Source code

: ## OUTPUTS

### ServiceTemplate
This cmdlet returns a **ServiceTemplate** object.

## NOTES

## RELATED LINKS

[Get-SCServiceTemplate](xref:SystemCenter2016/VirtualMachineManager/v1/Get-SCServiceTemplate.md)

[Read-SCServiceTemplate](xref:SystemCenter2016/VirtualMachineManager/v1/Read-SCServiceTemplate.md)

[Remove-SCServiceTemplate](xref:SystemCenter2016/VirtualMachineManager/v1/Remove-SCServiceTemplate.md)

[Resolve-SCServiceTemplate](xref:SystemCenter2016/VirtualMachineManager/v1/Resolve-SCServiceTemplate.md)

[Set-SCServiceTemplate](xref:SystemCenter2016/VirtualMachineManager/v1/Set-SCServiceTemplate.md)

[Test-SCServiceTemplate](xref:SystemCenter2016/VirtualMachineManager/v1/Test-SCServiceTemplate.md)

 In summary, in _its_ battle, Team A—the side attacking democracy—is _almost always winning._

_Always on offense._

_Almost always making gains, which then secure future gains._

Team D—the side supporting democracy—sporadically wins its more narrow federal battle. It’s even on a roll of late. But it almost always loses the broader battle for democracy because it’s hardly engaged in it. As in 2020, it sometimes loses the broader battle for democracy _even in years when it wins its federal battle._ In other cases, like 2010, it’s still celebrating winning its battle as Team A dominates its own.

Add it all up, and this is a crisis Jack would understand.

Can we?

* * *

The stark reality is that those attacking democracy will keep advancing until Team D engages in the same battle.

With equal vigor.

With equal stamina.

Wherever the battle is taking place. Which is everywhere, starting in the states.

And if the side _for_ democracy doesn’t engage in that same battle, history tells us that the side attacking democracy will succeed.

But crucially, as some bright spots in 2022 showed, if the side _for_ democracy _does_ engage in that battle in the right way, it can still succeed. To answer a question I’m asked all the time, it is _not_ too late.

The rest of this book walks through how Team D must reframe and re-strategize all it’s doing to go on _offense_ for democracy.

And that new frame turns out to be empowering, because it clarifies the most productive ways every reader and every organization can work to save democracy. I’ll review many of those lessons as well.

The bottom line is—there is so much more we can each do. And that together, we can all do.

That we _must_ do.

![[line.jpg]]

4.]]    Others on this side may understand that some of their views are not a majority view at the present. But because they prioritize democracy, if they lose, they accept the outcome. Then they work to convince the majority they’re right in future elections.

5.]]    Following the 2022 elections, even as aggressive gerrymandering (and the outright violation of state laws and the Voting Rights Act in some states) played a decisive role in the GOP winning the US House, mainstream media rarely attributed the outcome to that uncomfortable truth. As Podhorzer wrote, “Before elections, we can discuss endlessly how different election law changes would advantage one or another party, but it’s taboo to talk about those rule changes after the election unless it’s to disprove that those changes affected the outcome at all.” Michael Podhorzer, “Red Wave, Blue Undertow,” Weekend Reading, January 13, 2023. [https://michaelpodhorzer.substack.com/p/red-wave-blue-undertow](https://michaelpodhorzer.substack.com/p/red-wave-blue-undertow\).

» Instructions to follow
Reproduce the entries verbatim, starting at their first line and ending with the line containing "But crucially, as", including both of those lines.

» Output of the exercise
Source code

: ## OUTPUTS

### ServiceTemplate
This cmdlet returns a **ServiceTemplate** object.

## NOTES

## RELATED LINKS

[Get-SCServiceTemplate](xref:SystemCenter2016/VirtualMachineManager/v1/Get-SCServiceTemplate.md)

[Read-SCServiceTemplate](xref:SystemCenter2016/VirtualMachineManager/v1/Read-SCServiceTemplate.md)

[Remove-SCServiceTemplate](xref:SystemCenter2016/VirtualMachineManager/v1/Remove-SCServiceTemplate.md)

[Resolve-SCServiceTemplate](xref:SystemCenter2016/VirtualMachineManager/v1/Resolve-SCServiceTemplate.md)

[Set-SCServiceTemplate](xref:SystemCenter2016/VirtualMachineManager/v1/Set-SCServiceTemplate.md)

[Test-SCServiceTemplate](xref:SystemCenter2016/VirtualMachineManager/v1/Test-SCServiceTemplate.md)

 In summary, in _its_ battle, Team A—the side attacking democracy—is _almost always winning._

_Always on offense._

_Almost always making gains, which then secure future gains._

Team D—the side supporting democracy—sporadically wins its more narrow federal battle. It’s even on a roll of late. But it almost always loses the broader battle for democracy because it’s hardly engaged in it. As in 2020, it sometimes loses the broader battle for democracy _even in years when it wins its federal battle._ In other cases, like 2010, it’s still celebrating winning its battle as Team A dominates its own.

Add it all up, and this is a crisis Jack would understand.

Can we?

* * *

The stark reality is that those attacking democracy will keep advancing until Team D engages in the same battle.

With equal vigor.

With equal stamina.

Wherever the battle is taking place. Which is everywhere, starting in the states.

And if the side _for_ democracy doesn’t engage in that same battle, history tells us that the side attacking democracy will succeed.

But crucially, as some bright spots in 2022 showed, if the side _for_ democracy _does_ engage in that battle in the right way, it can still succeed. To answer a question I’m asked all the time, it is _not_ too late.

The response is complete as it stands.